Pada masa Perang Dunia I, keluarga-keluarga yang mengirim putranya untuk berperang akan memasang sebuah tanda bintang di salah satu jendela rumah mereka. Seorang kakek sedang berjalan-jalan dengan cucunya ketika sang cucu menanyakan apa arti tanda bintang di jendela. Setelah dijelaskan, sang cucu pun tersebut dan bertepuk tangan setiap kali menjumpai sebuah rumah dengan tanda bintang di jendela. Beberapa saat kemudian, si cucu tiba-tiba menunjuk ke langit dan menuding sebuah bintang besar. "Kek, lihat! Allah juga mengirimkan Putra-Nya, ya?"
Pemberian Allah yang terbesar telah direncanakan dengan sempurna. Sejak manusia jatuh ke dalam dosa, Allah sudah membuat sebuah rancangan luar biasa agar manusia dilepaskan dari hukuman atas dosanya itu (Kejadian 3:15). Dan, tidak ada pemberian lain yang cukup untuk menebus manusia-manusia itu, kecuali Sang Putra sendiri. Inilah inisiatif Allah. "Bukan kita yang telah mengasihi Allah, tetapi Allah yang telah mengasihi kita dan yang telah mengutus Anak-Nya sebagai pendamaian bagi dosa-dosa kita" (I Yohanes 4:10).

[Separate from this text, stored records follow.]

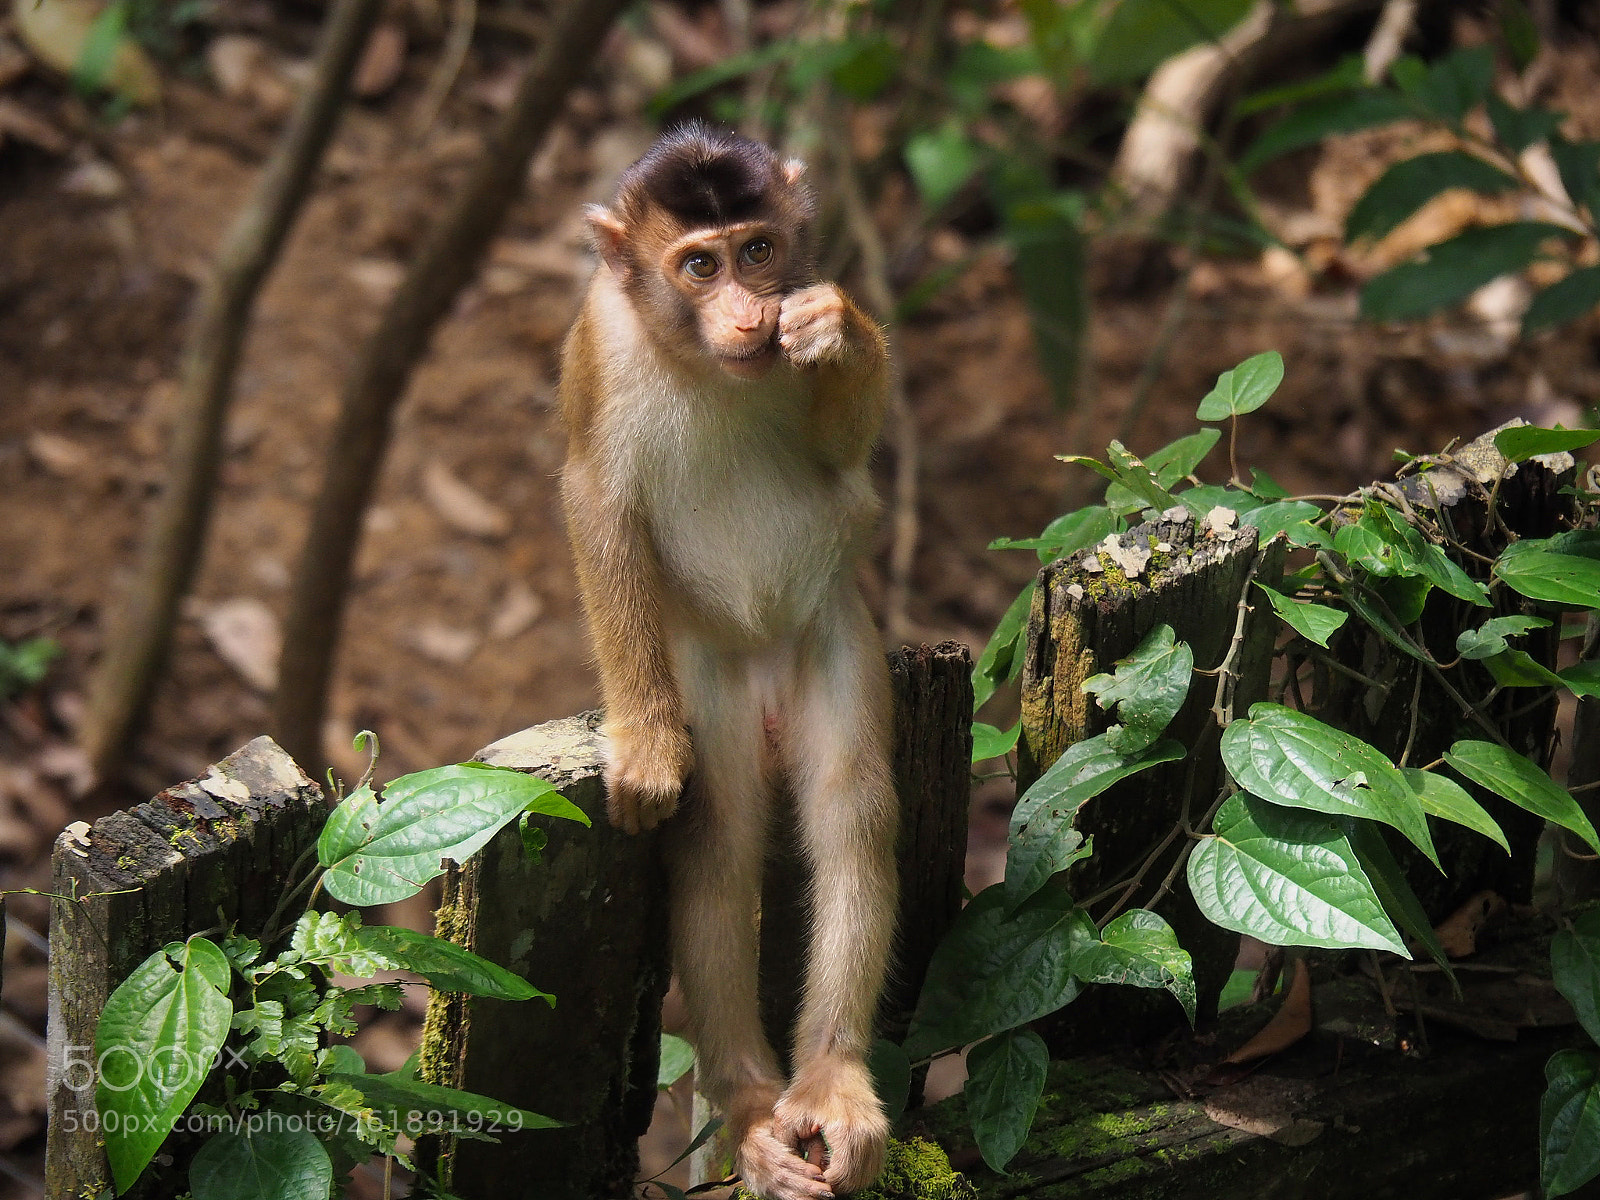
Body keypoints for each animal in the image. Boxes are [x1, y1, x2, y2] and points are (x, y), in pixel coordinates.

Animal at [557, 123, 897, 1200]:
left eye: (758, 251)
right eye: (698, 266)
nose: (750, 313)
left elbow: (843, 455)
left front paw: (839, 332)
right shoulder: (598, 344)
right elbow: (597, 500)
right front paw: (645, 747)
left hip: (830, 636)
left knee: (852, 812)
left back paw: (829, 1081)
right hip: (708, 673)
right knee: (717, 844)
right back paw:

Natal mengusung sebuah pengingat bahwa Allah sungguh-sungguh mewujudkan rancangan besar-Nya, dengan menghadirkan bayi Yesus ke dunia. Tak ada omong besar. Yang ada hanya inisiatif kasih kepada kita, manusia. Dia memberikan milik-Nya yang terbesar. Maka, jika begitu besar kasih Allah kepada kita, apakah respon kita? "Jikalau Allah sedemikian mengasihi kita, maka haruslah juga kita saling mengasihi" (I Yohanes 4:11). Pertanyaannya sekarang, adakah kita sungguh-sungguh berdamai dengan semua orang? Jawaban untuk hal ini hanya kita dan Tuhan lah yang tahu – AW
Kelahiran Kristus berawal dari ide pendamaian; maka masih layakkah kita tak berdamai dengan saudara dan orang-orang sekitar kita?